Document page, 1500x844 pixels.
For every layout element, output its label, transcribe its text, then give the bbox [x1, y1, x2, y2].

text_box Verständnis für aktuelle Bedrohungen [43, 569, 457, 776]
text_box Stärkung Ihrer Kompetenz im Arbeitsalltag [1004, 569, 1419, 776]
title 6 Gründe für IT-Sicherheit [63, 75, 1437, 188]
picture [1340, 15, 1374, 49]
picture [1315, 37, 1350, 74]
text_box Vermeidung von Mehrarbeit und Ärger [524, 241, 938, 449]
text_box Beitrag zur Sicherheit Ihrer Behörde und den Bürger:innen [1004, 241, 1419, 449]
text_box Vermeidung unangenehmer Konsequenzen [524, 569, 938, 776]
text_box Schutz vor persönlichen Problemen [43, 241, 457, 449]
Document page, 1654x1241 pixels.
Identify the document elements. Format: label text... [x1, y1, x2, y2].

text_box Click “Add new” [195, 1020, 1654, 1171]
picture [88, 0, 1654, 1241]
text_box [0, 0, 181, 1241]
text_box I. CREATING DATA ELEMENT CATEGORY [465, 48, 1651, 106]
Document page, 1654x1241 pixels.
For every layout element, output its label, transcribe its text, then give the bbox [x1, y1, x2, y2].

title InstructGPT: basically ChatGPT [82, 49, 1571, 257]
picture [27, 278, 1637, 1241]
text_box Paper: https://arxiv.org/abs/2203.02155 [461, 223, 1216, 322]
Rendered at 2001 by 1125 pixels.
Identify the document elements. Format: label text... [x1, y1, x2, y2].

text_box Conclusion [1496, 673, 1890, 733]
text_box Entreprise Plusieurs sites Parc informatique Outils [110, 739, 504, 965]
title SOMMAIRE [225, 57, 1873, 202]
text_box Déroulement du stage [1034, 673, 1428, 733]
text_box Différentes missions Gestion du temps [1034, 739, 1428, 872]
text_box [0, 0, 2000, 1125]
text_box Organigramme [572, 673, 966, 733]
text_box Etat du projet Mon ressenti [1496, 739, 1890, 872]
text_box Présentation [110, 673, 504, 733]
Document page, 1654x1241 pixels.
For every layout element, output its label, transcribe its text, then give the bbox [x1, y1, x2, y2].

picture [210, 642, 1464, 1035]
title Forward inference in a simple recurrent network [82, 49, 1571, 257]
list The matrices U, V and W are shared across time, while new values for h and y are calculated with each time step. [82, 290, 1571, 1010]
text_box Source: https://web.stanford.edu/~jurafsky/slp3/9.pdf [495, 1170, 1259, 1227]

• [OBJECTIVE]: Write out every line of all the entries above again, character for character.

• [OUTPUT FOR THIS TASK]:
Document page, 1500x844 pixels.
For every layout element, output its label, transcribe its text, then give the bbox [x1, y1, x2, y2].

text_box Verständnis für aktuelle Bedrohungen [43, 569, 457, 776]
text_box Stärkung Ihrer Kompetenz im Arbeitsalltag [1004, 569, 1419, 776]
title 6 Gründe für IT-Sicherheit [63, 75, 1437, 188]
picture [1340, 15, 1374, 49]
picture [1315, 37, 1350, 74]
text_box Vermeidung von Mehrarbeit und Ärger [524, 241, 938, 449]
text_box Beitrag zur Sicherheit Ihrer Behörde und den Bürger:innen [1004, 241, 1419, 449]
text_box Vermeidung unangenehmer Konsequenzen [524, 569, 938, 776]
text_box Schutz vor persönlichen Problemen [43, 241, 457, 449]
Document page, 1654x1241 pixels.
Identify the document elements. Format: label text... [x1, y1, x2, y2].

text_box Click “Add new” [195, 1020, 1654, 1171]
picture [88, 0, 1654, 1241]
text_box [0, 0, 181, 1241]
text_box I. CREATING DATA ELEMENT CATEGORY [465, 48, 1651, 106]
Document page, 1654x1241 pixels.
For every layout element, output its label, transcribe its text, then give the bbox [x1, y1, x2, y2].

title InstructGPT: basically ChatGPT [82, 49, 1571, 257]
picture [27, 278, 1637, 1241]
text_box Paper: https://arxiv.org/abs/2203.02155 [461, 223, 1216, 322]
Rendered at 2001 by 1125 pixels.
Identify the document elements. Format: label text... [x1, y1, x2, y2].

text_box Conclusion [1496, 673, 1890, 733]
text_box Entreprise Plusieurs sites Parc informatique Outils [110, 739, 504, 965]
title SOMMAIRE [225, 57, 1873, 202]
text_box Déroulement du stage [1034, 673, 1428, 733]
text_box Différentes missions Gestion du temps [1034, 739, 1428, 872]
text_box [0, 0, 2000, 1125]
text_box Organigramme [572, 673, 966, 733]
text_box Etat du projet Mon ressenti [1496, 739, 1890, 872]
text_box Présentation [110, 673, 504, 733]
Document page, 1654x1241 pixels.
For every layout element, output its label, transcribe its text, then give the bbox [x1, y1, x2, y2].

picture [210, 642, 1464, 1035]
title Forward inference in a simple recurrent network [82, 49, 1571, 257]
list The matrices U, V and W are shared across time, while new values for h and y are calculated with each time step. [82, 290, 1571, 1010]
text_box Source: https://web.stanford.edu/~jurafsky/slp3/9.pdf [495, 1170, 1259, 1227]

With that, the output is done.